Reading the Mahabharata………
When Arjuna arrived in the land of the Nagas under the guise of Brahminhood, their widowed princess Ulupi did not believe that such a handsome man could have suddenly attained enlightenment simply by studying the Vedas by the banks of the Ganges. Her spies soon told her that this was the third Pandava. Arjuna was unhappy at having to share Draupadi with his brothers. On top of that had come the twelve years of celibacy he was given as a punishment for walking in on Draupadi and eldest brother Yudhisthira. When the Naga princess introduced herself to him his answers were tempered by a sense of decorum as were Ulupi’s initial remarks. She requested Arjuna to perform the Agnihotra sacrifice for her. When Arjuna asked her why she wished to perform the yajna and expressed his inability, Ulupi revealed her real demand – that of a child.
( Arjuna greets the handmaiden, ahead of his marriage to Ulupi of the snake people.)
Arjuna is bound by his vows on the one hand and by his attraction to this princess who makes her wishes very clear on the other. He says, ‘Brahmacharyamidam bhadre mama dwadosh-barshikam…I must remain chaste for twelve years but I also want to fulfill your wishes. Think about a way that will satisfy both my conditions and your wishes – Tobo chapi priyang kartumicchami jalachari.’
Thus he shifts responsibility to Ulupi. She is already aware of his identity and informs him that she knows how the five brothers share one wife and about his vow of celibacy. She now says, ‘Why must you keep the vow of celibacy with me? That was meant only for the woman Draupadi and to preserve amity between the five brothers – Tadidang Draupadihetoronyonyoshyo prabasanaam – why should it affect me?’
Ulupi deals a masterful stroke and asks, ‘Are you not a Kshatriya? Is rescuing people not part of your creed? Now rescue me!’ She knows her argument about the vow of celibacy is weak and so she appeals to the king in Arjuna. She asks him to give her a chance at life as her father-in-law the Naga king does not seem to care that she is young and lonely ever since the death of his son.

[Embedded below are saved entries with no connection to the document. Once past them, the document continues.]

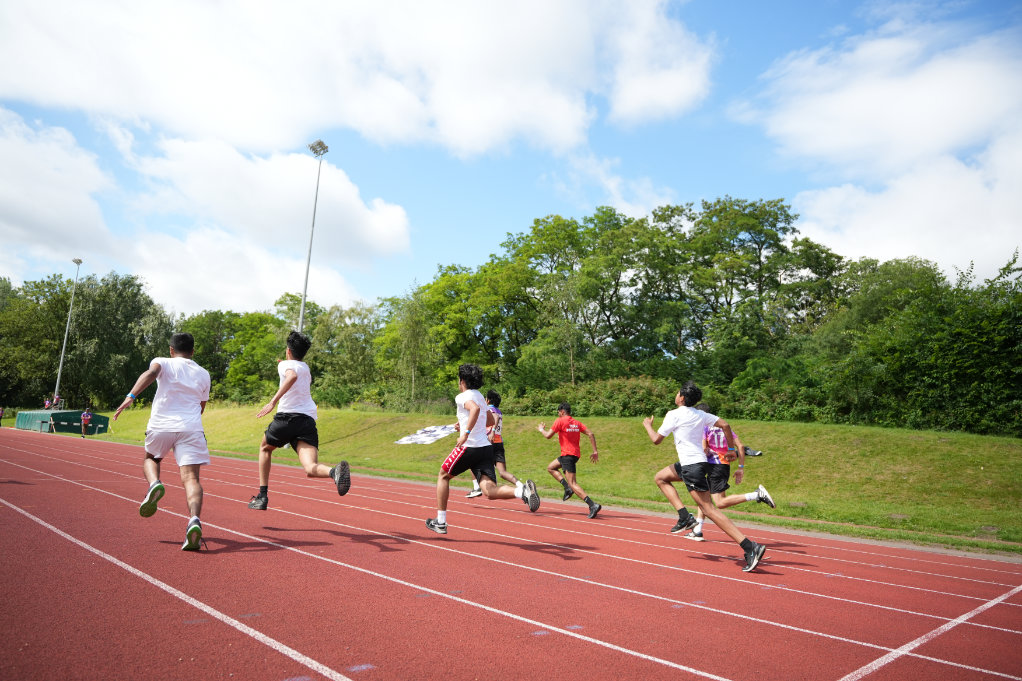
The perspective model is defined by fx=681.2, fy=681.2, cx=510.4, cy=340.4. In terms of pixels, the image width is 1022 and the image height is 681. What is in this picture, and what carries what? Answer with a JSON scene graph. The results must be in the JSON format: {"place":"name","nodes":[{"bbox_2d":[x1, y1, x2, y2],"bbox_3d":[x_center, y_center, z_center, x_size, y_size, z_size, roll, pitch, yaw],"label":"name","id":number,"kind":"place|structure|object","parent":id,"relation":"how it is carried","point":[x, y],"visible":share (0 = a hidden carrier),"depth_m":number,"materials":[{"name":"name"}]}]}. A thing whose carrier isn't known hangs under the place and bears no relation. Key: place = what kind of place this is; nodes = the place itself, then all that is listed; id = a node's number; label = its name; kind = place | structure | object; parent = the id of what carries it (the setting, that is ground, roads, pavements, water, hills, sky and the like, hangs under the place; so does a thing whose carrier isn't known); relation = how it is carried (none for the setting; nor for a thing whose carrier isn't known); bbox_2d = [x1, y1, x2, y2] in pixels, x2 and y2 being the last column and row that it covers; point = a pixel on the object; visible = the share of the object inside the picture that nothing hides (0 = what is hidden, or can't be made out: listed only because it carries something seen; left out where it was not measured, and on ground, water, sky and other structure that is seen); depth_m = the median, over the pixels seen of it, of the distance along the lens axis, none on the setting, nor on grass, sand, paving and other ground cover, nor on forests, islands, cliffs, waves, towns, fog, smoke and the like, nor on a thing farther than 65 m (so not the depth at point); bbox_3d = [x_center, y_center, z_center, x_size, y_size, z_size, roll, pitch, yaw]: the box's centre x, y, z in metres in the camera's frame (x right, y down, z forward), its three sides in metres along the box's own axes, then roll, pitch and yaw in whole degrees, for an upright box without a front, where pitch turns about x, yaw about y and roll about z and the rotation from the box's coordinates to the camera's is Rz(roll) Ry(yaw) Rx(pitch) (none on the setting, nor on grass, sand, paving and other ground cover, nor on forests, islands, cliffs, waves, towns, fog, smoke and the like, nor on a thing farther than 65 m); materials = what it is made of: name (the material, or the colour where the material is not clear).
{"place":"outdoors","nodes":[
{"label":"outdoors","id":0,"kind":"place"},
{"bbox_2d":[0,109,414,315],"label":"cloud","id":1,"kind":"structure","parent":0,"point":[231,255],"materials":[{"name":"white"}]},
{"bbox_2d":[1,0,710,159],"label":"cloud","id":2,"kind":"structure","parent":0,"point":[472,128],"materials":[{"name":"white"}]},
{"bbox_2d":[0,425,1020,680],"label":"running track","id":3,"kind":"structure","parent":0,"point":[14,513],"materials":[{"name":"red rubber"}]},
{"bbox_2d":[0,405,4,425],"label":"person","id":4,"kind":"object","parent":3,"relation":"on","point":[0,413],"visible":1,"depth_m":44.95},
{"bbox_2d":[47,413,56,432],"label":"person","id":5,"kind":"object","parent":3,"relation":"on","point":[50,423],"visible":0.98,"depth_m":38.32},
{"bbox_2d":[80,407,92,438],"bbox_3d":[-21.825,4.232,34.945,0.525,1.485,0.689,8,-10,-43],"label":"person","id":6,"kind":"object","parent":3,"relation":"on","point":[87,417],"visible":1,"depth_m":34.83},
{"bbox_2d":[113,330,211,550],"bbox_3d":[-2.947,0.793,5.857,0.669,1.735,1.611,8,-10,-43],"label":"man","id":7,"kind":"object","parent":3,"relation":"on","point":[152,493],"visible":0.99,"depth_m":5.58},
{"bbox_2d":[247,328,349,508],"bbox_3d":[-2.211,0.814,7.019,0.621,1.845,1.838,8,-10,-43],"label":"man","id":8,"kind":"object","parent":3,"relation":"on","point":[299,431],"visible":0.99,"depth_m":6.75},
{"bbox_2d":[424,364,541,534],"bbox_3d":[-0.325,1.113,7.014,0.693,1.670,1.632,8,-10,-43],"label":"man","id":9,"kind":"object","parent":3,"relation":"on","point":[476,394],"visible":0.99,"depth_m":6.77},
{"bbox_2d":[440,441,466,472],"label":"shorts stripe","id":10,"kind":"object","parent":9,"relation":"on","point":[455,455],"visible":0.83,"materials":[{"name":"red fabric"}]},
{"bbox_2d":[462,389,526,499],"bbox_3d":[-0.358,1.612,10.491,0.694,1.699,1.739,8,-10,-43],"label":"man","id":11,"kind":"object","parent":3,"relation":"on","point":[498,459],"visible":0.61,"depth_m":10.22},
{"bbox_2d":[535,402,600,517],"bbox_3d":[0.786,1.720,9.906,0.596,1.538,1.386,8,-10,-43],"label":"man","id":12,"kind":"object","parent":3,"relation":"on","point":[574,459],"visible":0.99,"depth_m":9.63},
{"bbox_2d":[644,382,765,572],"bbox_3d":[1.733,1.200,6.247,0.653,1.564,1.238,8,-10,-43],"label":"man","id":13,"kind":"object","parent":3,"relation":"on","point":[747,544],"visible":0.99,"depth_m":6.07},
{"bbox_2d":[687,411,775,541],"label":"person","id":14,"kind":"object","parent":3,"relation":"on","point":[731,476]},
{"bbox_2d":[0,0,1021,327],"label":"sky","id":15,"kind":"structure","parent":0,"point":[574,205],"materials":[{"name":"blue"}]},
{"bbox_2d":[57,404,1021,553],"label":"grass bank","id":16,"kind":"structure","parent":0,"point":[395,415],"materials":[{"name":"green plant"}]},
{"bbox_2d":[43,397,51,409],"bbox_3d":[-30.028,4.338,44.126,0.483,1.302,0.481,0,-7,12],"label":"person","id":17,"kind":"object","parent":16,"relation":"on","point":[46,402],"visible":0.74,"depth_m":44.07},
{"bbox_2d":[15,408,107,434],"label":"landing mat","id":18,"kind":"object","parent":16,"relation":"on","point":[104,421],"visible":0.87,"depth_m":42.00,"materials":[{"name":"green fabric"}]},
{"bbox_2d":[53,394,61,409],"bbox_3d":[-30.422,4.278,45.567,0.626,1.408,0.605,0,-7,12],"label":"person","id":19,"kind":"object","parent":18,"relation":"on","point":[56,398],"visible":0.78,"depth_m":45.49},
{"bbox_2d":[53,258,82,404],"bbox_3d":[-33.764,-0.208,51.939,0.711,12.369,1.227,8,-10,-43],"label":"light pole","id":20,"kind":"object","parent":16,"relation":"on","point":[66,330],"visible":0.84,"depth_m":51.88,"materials":[{"name":"metal"}]},
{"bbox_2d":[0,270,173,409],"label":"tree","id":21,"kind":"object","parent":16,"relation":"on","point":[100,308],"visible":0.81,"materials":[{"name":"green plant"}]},
{"bbox_2d":[181,308,279,402],"bbox_3d":[-23.064,1.950,56.204,9.653,9.200,9.032,-3,-8,30],"label":"tree","id":22,"kind":"object","parent":16,"relation":"on","point":[207,336],"visible":0.62,"depth_m":53.98,"materials":[{"name":"green plant"}]},
{"bbox_2d":[301,140,329,329],"bbox_3d":[-10.048,-2.554,34.085,0.920,14.585,1.356,8,-10,-43],"label":"floodlight pole","id":23,"kind":"object","parent":16,"relation":"on","point":[307,274],"visible":0.67,"depth_m":34.38,"materials":[{"name":"grey metal"}]},
{"bbox_2d":[306,300,382,404],"bbox_3d":[-11.778,1.521,48.238,6.911,8.133,7.361,8,-10,-43],"label":"tree","id":24,"kind":"object","parent":16,"relation":"on","point":[318,336],"visible":0.71,"depth_m":46.80,"materials":[{"name":"green plant"}]},
{"bbox_2d":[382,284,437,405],"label":"tree","id":25,"kind":"object","parent":16,"relation":"on","point":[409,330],"visible":0.85,"depth_m":39.39,"materials":[{"name":"green plant"}]},
{"bbox_2d":[395,424,455,444],"bbox_3d":[-2.570,3.081,22.136,1.723,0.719,1.681,-2,-8,23],"label":"banner","id":26,"kind":"object","parent":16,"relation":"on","point":[419,439],"visible":0.82,"depth_m":21.91,"materials":[{"name":"white fabric"}]},
{"bbox_2d":[409,256,530,398],"bbox_3d":[-2.050,0.301,41.292,8.156,9.794,8.984,8,-10,-43],"label":"tree","id":27,"kind":"object","parent":16,"relation":"on","point":[461,318],"visible":0.77,"depth_m":39.51,"materials":[{"name":"green plant"}]},
{"bbox_2d":[503,209,648,383],"bbox_3d":[4.055,-1.241,40.436,9.021,12.324,9.703,8,-10,-43],"label":"tree","id":28,"kind":"object","parent":16,"relation":"on","point":[549,235],"visible":0.87,"depth_m":38.85,"materials":[{"name":"green plant"}]},
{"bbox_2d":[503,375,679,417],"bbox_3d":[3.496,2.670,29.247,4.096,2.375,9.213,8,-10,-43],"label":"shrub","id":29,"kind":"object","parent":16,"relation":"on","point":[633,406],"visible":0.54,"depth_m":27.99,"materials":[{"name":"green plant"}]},
{"bbox_2d":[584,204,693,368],"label":"tree","id":30,"kind":"object","parent":16,"relation":"on","point":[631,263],"visible":0.83,"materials":[{"name":"green plant"}]},
{"bbox_2d":[663,194,819,363],"bbox_3d":[12.739,-1.612,39.120,9.057,12.795,9.575,8,-10,-43],"label":"tree","id":31,"kind":"object","parent":16,"relation":"on","point":[771,215],"visible":0.89,"depth_m":37.45,"materials":[{"name":"green plant"}]},
{"bbox_2d":[742,445,762,457],"bbox_3d":[4.752,2.212,13.649,0.587,0.235,0.392,1,-7,-2],"label":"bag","id":32,"kind":"object","parent":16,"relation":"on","point":[757,453],"visible":0.67,"depth_m":13.56,"materials":[{"name":"fabric"}]},
{"bbox_2d":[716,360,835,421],"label":"shrub","id":33,"kind":"object","parent":16,"relation":"on","point":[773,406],"visible":0.62,"depth_m":24.86,"materials":[{"name":"green plant"}]},
{"bbox_2d":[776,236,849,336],"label":"tree","id":34,"kind":"object","parent":16,"relation":"on","point":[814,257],"visible":0.6,"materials":[{"name":"green plant"}]},
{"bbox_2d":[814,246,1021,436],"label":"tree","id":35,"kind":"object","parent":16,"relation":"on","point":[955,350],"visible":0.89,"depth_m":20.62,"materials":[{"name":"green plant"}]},
{"bbox_2d":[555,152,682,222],"label":"cloud","id":36,"kind":"structure","parent":0,"point":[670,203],"materials":[{"name":"white"}]},
{"bbox_2d":[738,11,1021,283],"label":"cloud","id":37,"kind":"structure","parent":0,"point":[974,179],"materials":[{"name":"white"}]}
]}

Arjuna overcomes his remaining qualms and spends the night with Ulupi. He then returns to celibacy. There is no further mention of this liaison till Sanjaya begins describing the battle at Kurukshetra to the blind Dhritarashtra, saying, ‘This is Iraban. Arjuna’s son by the daughter-in-law of the Naga king; Snushayang Nagarajashya Jatoh Partheno dhimota.’
This entire incident seemed so improbable to the translators of the Mahabharata such as Haridas Siddhantabagish that they denied this was a sign of emancipation or alliances between castes or an example of widow remarriage. They portrayed Ulupi as a seductress who trapped Arjuna into giving her a child and forced him to break his vows of celibacy.
Sanitising an epic may make for neat endings by sweeping inconvenient truths under the table, it certainly doesn’t add to their appeal across all sections of society.